• Отрывок:

──────────────────────────────

Так, во время Французской революции, когда виселицы были заменены по требованию народа гильотинами – более демократичным способом наказания (отрубали головы только представителям знати, а всех простолюдинов «просто» вешали), тот же самый народ стал требовать: «Верните виселицы! Нам ничего не видно»[89]. Что делать: люди патологически любят смотреть на казни себе подобных. Вот описание казни во Франции приблизительно в то же время – в середине XVIII в.: «Казнь была назначена на пять часов пополудни. Уже утром пришли первые любители зрелищ и обеспечили себе места. Они принесли с собой стулья и скамейки, подушки для сидения, провизию, вино и привели своих детей. Когда ближе к полудню со всех сторон к городу начали стекаться толпы сельского люда, на площади у заставы Дю-Кур уже было так тесно, что новоприбывшим пришлось располагаться на полях и в садах, разбитых террасами на склонах плато, и вдоль дороги на Гренобль. Бродячие торговцы уже развернулись вовсю, люди ели, пили, кругом стоял шум и смрад, как на ярмарке. Вскоре собралось тысяч десять народу, больше, чем на праздник Королевы Жасмина, больше, чем на самый большой крестный ход, больше, чем когда-либо вообще собиралось в Грасе. Люди усыпали все склоны. Они залезали на деревья, они карабкались на стены и крыши, они десятками, дюжинами теснились в проемах окон. Лишь в центре площади, за барьером ограждения, словно вырезанное ножом из теста человеческой толпы, еще оставалось свободное место для трибуны и эшафота, который стал совсем маленьким, как игрушка или сцена кукольного театра»[90].

──────────────────────────────

• Предоставленный материал:

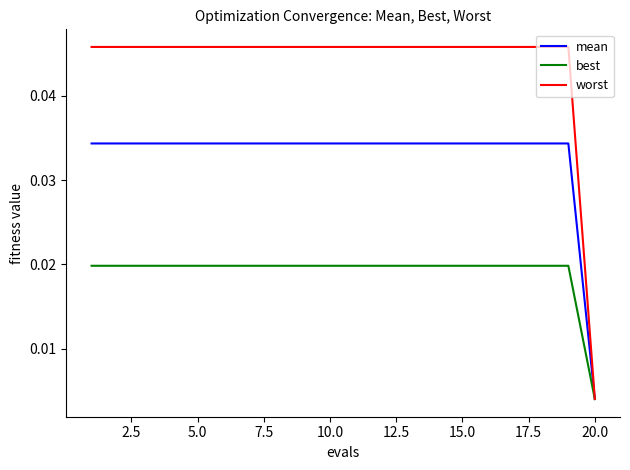

Rank the series by their average value, from highest to lowest.

worst, mean, best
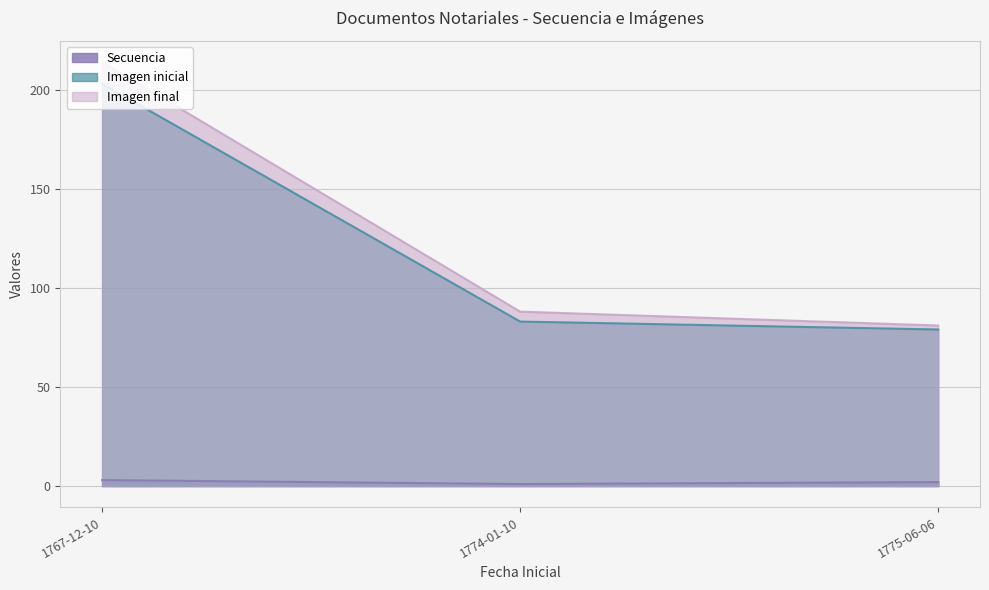

What is the average value of the Secuencia series?

2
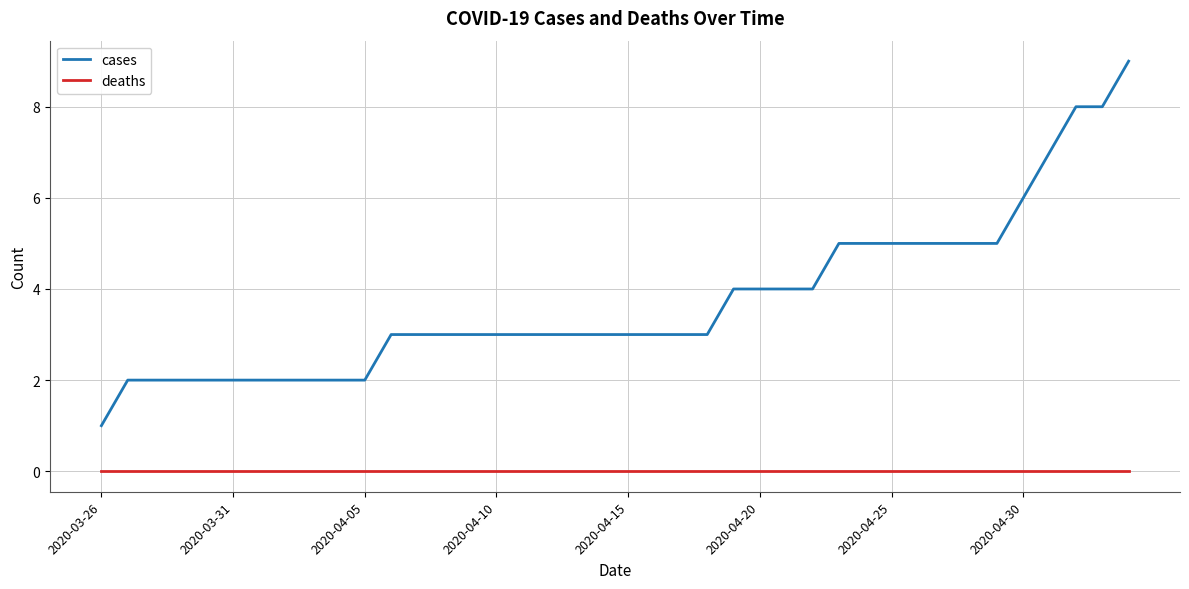

Which series has the largest total across all categories?

cases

──────────────────────────────

• Изучите материал:
a) Пожалуйста, ответьте на вопросы по отрывку о публичных казнях:
(i) Кому, согласно отрывку, отрубали головы на гильотине?
(ii) На какой час была назначена казнь в описании середины XVIII в.?
(iii) Сколько примерно народу собралось на эту казнь?
b) Продолжите отрывок о публичных казнях, начав сразу после его последнего предложения.

• Решённые задания:
a)
(i) Только представителям знати.
(ii) На пять часов пополудни.
(iii) Тысяч десять.

b)
Но вернемся к пыткам. Вот как писал А. С. Пушкин в «Капитанской дочке» в начале XIX в. о событиях второй половины века предыдущего: «Пытка в старину так была укоренена в обычаях судопроизводства, что благодетельный указ, уничтоживший оную, долго оставался без всякого действия…В наше же время никто не сомневался в необходимости пытки, ни судьи, ни подсудимые»[91].
Мы же об этом совсем забыли, и нынешнее положение дел воспринимаем как данность. Что говорить об уголовном праве, если крепостное право на Руси – форма рабства – было отменено только в 1861 г. Сегодняшние ветераны помнят живые рассказы тех, кто в этом рабстве был. А в Трансваале – одна из провинций нынешней ЮАР – рабство было отменено только в 1901 г. Фактически же оно еще какое-то время сохранялось.
А теперь собственно о сублимации: пыток нет, но они есть. Просто они приобрели другой вид. Например, предварительный арест тогда, когда он не вызывается необходимостью. Наиболее ярко это было продемонстрировано в так называемом «деле ГКЧП». Позже это стало демонстрироваться на бизнесменах, вступивших в конфликт с законом. У меня и в мыслях нет защищать тех, кто неправедно обогатился, но закон един для всех: и для «белых» и для «черных».
Задача же подобных действий власти проста и очевидна: запугать, сломить волю, подавить всякую попытку сопротивления. Никакого отношения к правосудию, законности и восстановлению справедливости это не имеет, и иметь не может. Рано или поздно это даст прямо противоположный эффект, который может проявиться в самой неожиданной ситуации в самое неожиданное время.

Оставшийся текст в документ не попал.